[WHAT YOU SHOULD DO] Could you return every line of the records below that contains the word "CIRCLE"?

[Dataset entries]
Start of Block

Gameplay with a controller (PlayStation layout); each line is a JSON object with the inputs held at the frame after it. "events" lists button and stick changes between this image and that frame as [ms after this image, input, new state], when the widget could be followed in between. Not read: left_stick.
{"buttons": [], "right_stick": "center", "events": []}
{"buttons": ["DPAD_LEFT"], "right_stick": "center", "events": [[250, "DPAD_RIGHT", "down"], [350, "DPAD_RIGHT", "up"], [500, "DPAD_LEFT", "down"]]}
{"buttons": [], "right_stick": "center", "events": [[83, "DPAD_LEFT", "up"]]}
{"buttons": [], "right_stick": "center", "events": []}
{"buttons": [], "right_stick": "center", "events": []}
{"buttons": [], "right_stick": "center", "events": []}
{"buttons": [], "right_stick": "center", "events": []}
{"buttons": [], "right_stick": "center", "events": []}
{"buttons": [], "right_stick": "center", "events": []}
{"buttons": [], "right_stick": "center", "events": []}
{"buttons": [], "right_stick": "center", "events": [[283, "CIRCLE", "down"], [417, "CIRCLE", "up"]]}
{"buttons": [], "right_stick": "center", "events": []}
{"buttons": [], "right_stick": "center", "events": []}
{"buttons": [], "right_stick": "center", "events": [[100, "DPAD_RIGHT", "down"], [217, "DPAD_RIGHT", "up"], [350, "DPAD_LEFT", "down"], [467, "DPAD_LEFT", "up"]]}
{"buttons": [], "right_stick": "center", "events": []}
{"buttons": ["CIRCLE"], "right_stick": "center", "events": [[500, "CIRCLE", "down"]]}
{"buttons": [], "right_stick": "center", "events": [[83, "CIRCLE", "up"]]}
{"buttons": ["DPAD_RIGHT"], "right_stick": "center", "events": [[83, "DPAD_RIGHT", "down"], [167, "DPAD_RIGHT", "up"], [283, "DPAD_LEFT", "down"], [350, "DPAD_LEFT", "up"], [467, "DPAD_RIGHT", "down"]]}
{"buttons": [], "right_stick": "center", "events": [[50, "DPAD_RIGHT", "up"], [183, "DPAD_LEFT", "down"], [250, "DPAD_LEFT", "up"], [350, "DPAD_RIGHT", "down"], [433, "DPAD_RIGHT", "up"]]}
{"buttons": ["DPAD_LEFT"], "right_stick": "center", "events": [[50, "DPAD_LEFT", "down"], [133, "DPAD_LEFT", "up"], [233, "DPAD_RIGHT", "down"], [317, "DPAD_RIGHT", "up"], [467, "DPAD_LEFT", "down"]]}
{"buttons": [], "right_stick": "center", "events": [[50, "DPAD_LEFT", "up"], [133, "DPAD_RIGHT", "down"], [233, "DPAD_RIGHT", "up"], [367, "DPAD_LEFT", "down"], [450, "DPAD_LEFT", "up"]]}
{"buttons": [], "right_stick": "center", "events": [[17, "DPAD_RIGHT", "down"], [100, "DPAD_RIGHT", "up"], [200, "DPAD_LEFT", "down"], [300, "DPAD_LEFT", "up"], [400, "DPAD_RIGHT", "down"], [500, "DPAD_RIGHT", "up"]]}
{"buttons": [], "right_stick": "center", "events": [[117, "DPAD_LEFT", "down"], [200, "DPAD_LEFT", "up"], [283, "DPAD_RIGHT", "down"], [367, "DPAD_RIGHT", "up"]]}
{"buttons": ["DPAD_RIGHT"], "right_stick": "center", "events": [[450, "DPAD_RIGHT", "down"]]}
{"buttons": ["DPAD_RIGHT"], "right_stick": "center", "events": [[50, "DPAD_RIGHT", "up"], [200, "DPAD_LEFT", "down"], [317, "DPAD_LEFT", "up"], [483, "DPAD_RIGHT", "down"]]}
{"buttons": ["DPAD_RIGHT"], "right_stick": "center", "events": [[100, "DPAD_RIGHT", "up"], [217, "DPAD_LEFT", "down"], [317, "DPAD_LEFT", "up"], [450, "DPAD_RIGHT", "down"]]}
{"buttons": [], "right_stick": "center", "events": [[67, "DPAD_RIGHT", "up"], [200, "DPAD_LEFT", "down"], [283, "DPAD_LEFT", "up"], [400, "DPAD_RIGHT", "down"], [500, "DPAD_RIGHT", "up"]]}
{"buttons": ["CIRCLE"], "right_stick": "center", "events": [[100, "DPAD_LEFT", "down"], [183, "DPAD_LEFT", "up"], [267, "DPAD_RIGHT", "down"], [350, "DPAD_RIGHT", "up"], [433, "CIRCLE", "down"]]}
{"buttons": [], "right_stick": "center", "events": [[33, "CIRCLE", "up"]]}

End of Block

[FINISHED TASK]
{"buttons": [], "right_stick": "center", "events": [[283, "CIRCLE", "down"], [417, "CIRCLE", "up"]]}
{"buttons": ["CIRCLE"], "right_stick": "center", "events": [[500, "CIRCLE", "down"]]}
{"buttons": [], "right_stick": "center", "events": [[83, "CIRCLE", "up"]]}
{"buttons": ["CIRCLE"], "right_stick": "center", "events": [[100, "DPAD_LEFT", "down"], [183, "DPAD_LEFT", "up"], [267, "DPAD_RIGHT", "down"], [350, "DPAD_RIGHT", "up"], [433, "CIRCLE", "down"]]}
{"buttons": [], "right_stick": "center", "events": [[33, "CIRCLE", "up"]]}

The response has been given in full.